Tuesday, 22 March 2011

PHD Route (According to St Andrews University)

A typical PhD might progress as follows: 

Year One. Time is spent on in depth research into your chosen field of study. By the end of the year you will have completed at least one chapter of your thesis, participated in the annual postgraduate conference and study day, drafted a full plan for your thesis (chapter breakdown) and worked out your timetable for completion. This is a good year in which to hone language skills, and perhaps to take extended research trips overseas (including in the past, trips by former students to Hong Kong, Russia, Turkey, South Korea, etc). 
Year Two. Written at least two or three further chapters. Gained experience as a seminar tutor throughout the year. Participated in, and perhaps organised, the annual postgraduate conference and study days. Written book reviews. Delivered conference papers at other institutions, either nationally or internationally.

Year Three. Completed your first full draft of the thesis. Consolidated your teaching experience as a seminar tutor, perhaps also delivering some lectures. Participated in, and perhaps organised, the annual postgraduate conference and study days. Worked up a draft of a journal article for submission to a reputable refereed journal. Delivered conference papers at other institutions.

Year Four (writing up year). Completed and submitted final draft of thesis. Delivered full length, one hour paper on your research as part of the Centre for Film Studies Seminar Series. Continued work on publications, conferences and even applications for funding, as you enter the job market. 

Sunday, 20 March 2011

I'm completing a proposal pannel for a conference and I've just found some information about speakers and session organizers that you can find useful. Specially because I have heard many times the question: how many pages do I have to write if I'm going to speak 15 minutes?
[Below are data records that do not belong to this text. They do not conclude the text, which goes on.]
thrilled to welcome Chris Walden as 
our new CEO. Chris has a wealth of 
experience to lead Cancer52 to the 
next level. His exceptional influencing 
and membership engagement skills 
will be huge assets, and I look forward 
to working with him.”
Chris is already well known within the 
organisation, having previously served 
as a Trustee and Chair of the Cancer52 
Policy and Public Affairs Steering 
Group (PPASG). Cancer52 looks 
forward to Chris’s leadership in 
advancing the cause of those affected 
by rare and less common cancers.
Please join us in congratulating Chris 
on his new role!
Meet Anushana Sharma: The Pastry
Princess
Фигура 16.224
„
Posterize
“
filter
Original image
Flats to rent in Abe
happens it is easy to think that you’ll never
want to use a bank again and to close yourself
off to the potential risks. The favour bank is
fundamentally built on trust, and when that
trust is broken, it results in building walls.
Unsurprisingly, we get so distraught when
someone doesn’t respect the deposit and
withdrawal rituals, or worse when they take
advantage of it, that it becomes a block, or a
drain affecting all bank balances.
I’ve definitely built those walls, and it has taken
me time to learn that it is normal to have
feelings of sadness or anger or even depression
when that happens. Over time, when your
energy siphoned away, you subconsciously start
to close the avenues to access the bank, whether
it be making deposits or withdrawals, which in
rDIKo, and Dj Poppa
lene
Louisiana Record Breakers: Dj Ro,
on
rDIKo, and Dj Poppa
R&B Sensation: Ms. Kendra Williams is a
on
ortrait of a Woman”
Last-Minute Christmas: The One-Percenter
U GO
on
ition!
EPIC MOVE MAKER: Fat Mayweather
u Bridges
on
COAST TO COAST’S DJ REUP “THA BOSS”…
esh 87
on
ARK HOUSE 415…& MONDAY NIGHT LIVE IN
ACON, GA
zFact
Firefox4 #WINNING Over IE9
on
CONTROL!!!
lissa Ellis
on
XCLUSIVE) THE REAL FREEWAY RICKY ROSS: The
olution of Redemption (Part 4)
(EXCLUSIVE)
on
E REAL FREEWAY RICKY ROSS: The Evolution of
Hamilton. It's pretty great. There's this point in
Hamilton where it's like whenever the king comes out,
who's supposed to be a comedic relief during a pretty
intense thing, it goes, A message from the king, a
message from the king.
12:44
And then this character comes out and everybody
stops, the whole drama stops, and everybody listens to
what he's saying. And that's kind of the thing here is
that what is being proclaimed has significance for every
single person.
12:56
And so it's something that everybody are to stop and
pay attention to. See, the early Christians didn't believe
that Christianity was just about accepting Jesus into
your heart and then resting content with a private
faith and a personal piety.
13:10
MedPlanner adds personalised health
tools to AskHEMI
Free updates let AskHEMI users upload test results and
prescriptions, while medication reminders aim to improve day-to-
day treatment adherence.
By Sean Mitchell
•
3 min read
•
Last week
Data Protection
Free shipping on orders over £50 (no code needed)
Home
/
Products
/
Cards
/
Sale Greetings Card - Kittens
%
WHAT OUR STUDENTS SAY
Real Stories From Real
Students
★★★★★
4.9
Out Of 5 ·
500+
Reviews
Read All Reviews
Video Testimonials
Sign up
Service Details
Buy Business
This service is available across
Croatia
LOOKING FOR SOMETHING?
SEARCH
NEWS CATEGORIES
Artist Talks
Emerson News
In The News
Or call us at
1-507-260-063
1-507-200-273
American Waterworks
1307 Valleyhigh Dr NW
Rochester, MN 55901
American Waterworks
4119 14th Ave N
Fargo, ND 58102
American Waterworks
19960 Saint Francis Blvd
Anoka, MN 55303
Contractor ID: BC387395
The answer according with MLA rules is  7 and a half.

FROM: guideline for speakers (MLA)

BASIC:Guidelines for Speakers and Session Organizers

The MLA Program Committee approved the following guidelines for speakers and session organizers at the MLA convention.

  1. Assume that a page of double-spaced, typed material, in a standard elite-sized font, takes about two minutes to read, without any extemporaneous comments added during the reading. This means that it takes fifteen minutes to read seven and one-half pages and twenty minutes to read ten pages.
  2. A presenter who is likely to add extemporaneous comments during the reading should start with a paper that is shorter than the lengths noted above.
  3. A presenter who speaks extemporaneously (with or without notes) should rehearse the presentation to ensure that it will fit in the allotted time.
  4. Session organizers should be modest in their plans for including speakers and keep in mind that MLA policy requires fifteen minutes of each session to be reserved for discussion. A seventy-five-minute session therefore allows one hour for presentations and can accommodate three speakers, along with the presider's introductions. A respondent should count as one of the three speakers. More presenters or respondents can participate only if the length of the individual presentations is reduced.